Exercícios.
A – Com base no trecho sobre a República Sindicalista, explique em que contexto internacional se apoiava a tendência Nacionalista ao defender o controle estatal de setores estratégicos.
B – Transcreva do trecho sobre a República Sindicalista a passagem que começa nas palavras "Apesar de ter" e termina depois de "década de 1930.".

Trecho selecionado.
'''
Script = https://s1.trrsf.com/update-1734630909/fe/zaz-ui-t360/_js/transition.min.js
PUBLICIDADE

A República Sindicalista

11 fev 2019 - 16h00
(atualizado às 16h01)
Compartilhar
Exibir comentários

Apesar de ter implementado uma política de nacionalismo econômico, basicamente estatizando e nacionalizando setores  até então estavam em mãos de empresas estrangeiras ( como a Vale do Rio Doce) e ter lançado os fundamentos da Petrobrás,  Eletrobrás e outras, Getulio Vargas (1930-1945, 1951-1954) esteve longe de ter o apoio unânime dos militares. 

Para simplificar as inclinações internas dos oficiais, principalmente os do Exército Brasileiro, surgiram duas tendências: 

Foto: Voltaire

a) a Nacionalista defensora da necessidade do controle estatal sobre setores considerados estratégicos (minerais, petróleo, infra-estrutura em geral, etc.), de acordo com o que ocorria então entre as nações devastadas pela Crise de 1929 (que abalou profundamente os setores privados da economia) e pelo sentimento de proximidade da guerra que se espalhou sobre o mundo na década de 1930.
'''
Dados em estudo.
'''
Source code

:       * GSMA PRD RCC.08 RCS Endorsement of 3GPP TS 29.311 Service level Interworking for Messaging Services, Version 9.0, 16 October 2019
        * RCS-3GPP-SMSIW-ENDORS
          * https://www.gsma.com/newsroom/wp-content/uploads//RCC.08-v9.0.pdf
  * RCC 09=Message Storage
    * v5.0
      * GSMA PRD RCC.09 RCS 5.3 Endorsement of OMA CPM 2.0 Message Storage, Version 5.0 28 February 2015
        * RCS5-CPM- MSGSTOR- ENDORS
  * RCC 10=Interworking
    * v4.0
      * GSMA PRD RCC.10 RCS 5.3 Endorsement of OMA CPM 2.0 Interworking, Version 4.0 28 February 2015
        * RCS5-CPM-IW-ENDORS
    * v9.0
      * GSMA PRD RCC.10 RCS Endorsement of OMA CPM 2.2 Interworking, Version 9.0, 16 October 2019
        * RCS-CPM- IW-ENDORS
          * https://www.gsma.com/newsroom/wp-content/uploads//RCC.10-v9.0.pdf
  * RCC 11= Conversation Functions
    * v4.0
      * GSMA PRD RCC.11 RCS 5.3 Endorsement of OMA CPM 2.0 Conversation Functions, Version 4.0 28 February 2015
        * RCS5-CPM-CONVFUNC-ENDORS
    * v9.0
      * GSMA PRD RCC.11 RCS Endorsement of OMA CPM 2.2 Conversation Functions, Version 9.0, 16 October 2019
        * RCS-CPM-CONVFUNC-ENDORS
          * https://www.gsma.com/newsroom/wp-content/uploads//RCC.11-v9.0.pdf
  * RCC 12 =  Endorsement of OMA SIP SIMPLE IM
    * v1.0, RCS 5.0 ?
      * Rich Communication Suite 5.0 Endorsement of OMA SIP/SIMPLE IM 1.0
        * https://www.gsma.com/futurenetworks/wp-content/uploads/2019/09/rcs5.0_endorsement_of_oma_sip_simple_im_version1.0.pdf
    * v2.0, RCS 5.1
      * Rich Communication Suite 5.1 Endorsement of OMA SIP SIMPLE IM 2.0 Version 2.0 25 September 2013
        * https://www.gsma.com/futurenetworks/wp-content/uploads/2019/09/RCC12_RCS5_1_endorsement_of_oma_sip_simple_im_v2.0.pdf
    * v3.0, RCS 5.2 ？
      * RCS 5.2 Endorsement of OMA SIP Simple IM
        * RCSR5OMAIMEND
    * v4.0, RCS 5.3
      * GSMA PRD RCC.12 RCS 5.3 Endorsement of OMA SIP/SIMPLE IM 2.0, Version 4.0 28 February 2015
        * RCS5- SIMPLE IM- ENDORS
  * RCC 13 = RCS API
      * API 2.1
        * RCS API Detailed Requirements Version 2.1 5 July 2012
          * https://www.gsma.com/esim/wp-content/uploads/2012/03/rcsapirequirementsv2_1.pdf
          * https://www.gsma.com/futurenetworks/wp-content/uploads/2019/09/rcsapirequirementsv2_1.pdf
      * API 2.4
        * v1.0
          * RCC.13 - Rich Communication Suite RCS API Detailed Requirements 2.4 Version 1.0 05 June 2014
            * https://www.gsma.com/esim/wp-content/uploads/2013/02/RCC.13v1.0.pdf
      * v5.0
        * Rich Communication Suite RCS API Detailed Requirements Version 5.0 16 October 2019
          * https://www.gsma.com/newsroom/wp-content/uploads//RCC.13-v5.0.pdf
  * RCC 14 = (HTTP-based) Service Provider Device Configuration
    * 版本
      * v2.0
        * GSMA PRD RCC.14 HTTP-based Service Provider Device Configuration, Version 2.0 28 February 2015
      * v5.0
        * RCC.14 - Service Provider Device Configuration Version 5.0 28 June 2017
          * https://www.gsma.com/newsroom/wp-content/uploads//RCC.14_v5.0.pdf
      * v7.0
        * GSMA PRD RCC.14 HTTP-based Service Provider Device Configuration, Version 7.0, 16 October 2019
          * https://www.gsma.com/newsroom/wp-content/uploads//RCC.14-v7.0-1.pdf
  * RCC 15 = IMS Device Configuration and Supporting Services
'''
Respostas abaixo.
A – A defesa acompanhava o que ocorria entre as nações devastadas pela Crise de 1929, que abalou profundamente os setores privados da economia. Também acompanhava o sentimento de proximidade da guerra, que se espalhou pelo mundo na década de 1930.

B –
Apesar de ter implementado uma política de nacionalismo econômico, basicamente estatizando e nacionalizando setores  até então estavam em mãos de empresas estrangeiras ( como a Vale do Rio Doce) e ter lançado os fundamentos da Petrobrás,  Eletrobrás e outras, Getulio Vargas (1930-1945, 1951-1954) esteve longe de ter o apoio unânime dos militares. 

Para simplificar as inclinações internas dos oficiais, principalmente os do Exército Brasileiro, surgiram duas tendências: 

Foto: Voltaire

a) a Nacionalista defensora da necessidade do controle estatal sobre setores considerados estratégicos (minerais, petróleo, infra-estrutura em geral, etc.), de acordo com o que ocorria então entre as nações devastadas pela Crise de 1929 (que abalou profundamente os setores privados da economia) e pelo sentimento de proximidade da guerra que se espalhou sobre o mundo na década de 1930.